Estimating Parameters in Linear Mixed-Effects Models

A linear mixed-effects model is of the form

$y = \underset{f i x e d}{\underset{︸}{X β}} + \underset{r a n d o m}{\underset{︸}{Z b}} + \underset{e r r o r}{\underset{︸}{ε}},$

where

y is the n-by-1 response vector, and n is the number of observations.
X is an n-by-p fixed-effects design matrix.
β is a p-by-1 fixed-effects vector.
Z is an n-by-q random-effects design matrix.
b is a q-by-1 random-effects vector.
ε is the n-by-1 observation error vector.

The random-effects vector, b, and the error vector, ε, are assumed to have the following independent prior distributions:

$\begin{array}{l} b ~ N (0, σ^{2} D (θ)), \\ ε ~ N (0, σ {}^{2}I), \end{array}$

where D is a symmetric and positive semidefinite matrix, parameterized by a variance component vector θ, I is an n-by-n identity matrix, and σ² is the error variance.

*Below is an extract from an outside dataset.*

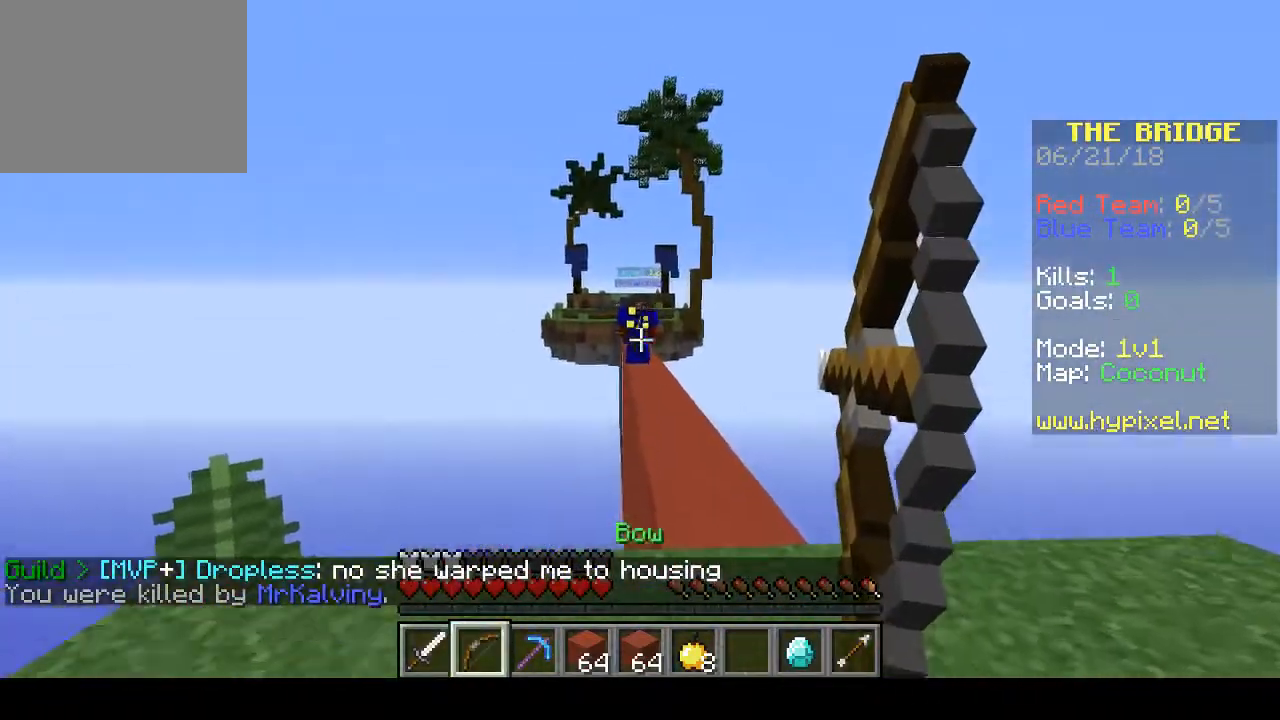
{"keys": [], "events": [[33, "d", "up"], [467, "w", "up"]]}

In this model, the parameters to estimate are the fixed-effects coefficients β, and the variance components θ and σ². The two most commonly used approaches to parameter estimation in linear mixed-effects models are maximum likelihood and restricted maximum likelihood methods.

Maximum Likelihood (ML)

The maximum likelihood estimation includes both regression coefficients and the variance components, that is, both fixed-effects and random-effects terms in the likelihood function.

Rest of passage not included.